Labour must ditch tribalism to reclaim London’s suburbs

 
David Lammy
Those who turned away from Labour need our attention, not our scorn (Source: Getty)
There is no getting away from it: last Thursday’s result was a crushing defeat for the Labour Party. This new era requires a new generation of leaders, who must have a vision that appeals across political and geographical divides, and the ability to reach beyond Labour’s core base. Those who turned away from Labour need our attention, not our scorn.
The good news is that it looks like there will be a strong field of leadership candidates. It is humbling that so many have urged me to run, but my focus is on London, and the task of becoming mayor of the city I love.
Here in London, Labour faces a stark choice. Already there are worrying signs that lessons have not been learnt. The orgy of self-congratulation that we’ve seen in London since Thursday is misplaced. Labour may have done better in the capital than elsewhere, but despite having genuinely excellent candidates and hard working activists, we fell well short of the mark – and our own expectations – in key target seats like Hendon, Croydon Central, Finchley and Golders Green, and Harrow East. These are the seats we have to be winning if we are to put a Labour Prime Minister in Number 10.
Labour’s failure to gain target seats in Outer London is evidence of our inability in recent years to reach beyond our traditional base. Our campaigns – on energy bills, rents and the minimum wage – resonated in parts of London where people are struggling, and our support rose in areas where increasing ethnic diversity has boosted the number of Labour voters. But in more suburban areas, we had little to offer. We need to be honest enough to admit that our campaign this time around did not come close.
That’s not just a worry for 2020 – it’s a worry for next year’s mayoral election too. It was our failure to secure support in precisely these areas that resulted in the last two elections delivering a Conservative mayor in a traditionally Labour city. London cannot be taken for granted in this way again. Despite what some in my party wrongly believe, next year’s mayoral election is not in the bag. This is not a time for complacency; any sense that Labour hasn’t learnt its lessons will not be met kindly by the electorate.
The challenge is broadening our offer and our appeal across the spectrum. In London, the next mayor must take bold action to help those struggling with low wages, soaring rents, and rising transport and childcare costs, but they must also have a comprehensive plan for working closely with business to create jobs, boost skills, harness the power of technology, and support small companies. Londoners do best when the city has a strong and vibrant economy, with new jobs being created in emerging industries like tech and advanced manufacturing. The capital needs an independent-minded mayor, ready to stand up for London’s interests – but not one who will pick fights with a Conservative government for the sake of it.
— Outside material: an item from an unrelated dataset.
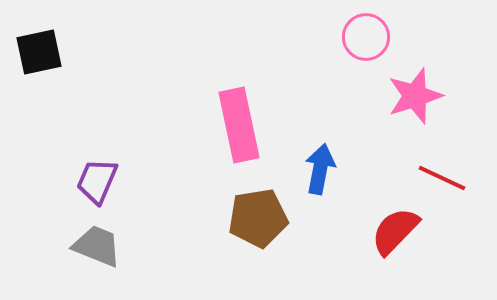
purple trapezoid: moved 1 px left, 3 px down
Labour needs leaders that understand this. By ditching the tribalism and division that has failed, the party will come back stronger, both nationally and here in London. When the Tories lost in 1997, it took three rejected leaders before they realised the scale of the need for change. Labour cannot afford to take that long. The primary that now begins to select the Labour candidate for mayor is a key test of how much the party understands the huge challenge facing it.
Never again can we afford to lose touch with those who support us. The choice for politicians is this: listen and learn from the public, or be taught a harsh lesson at the ballot box.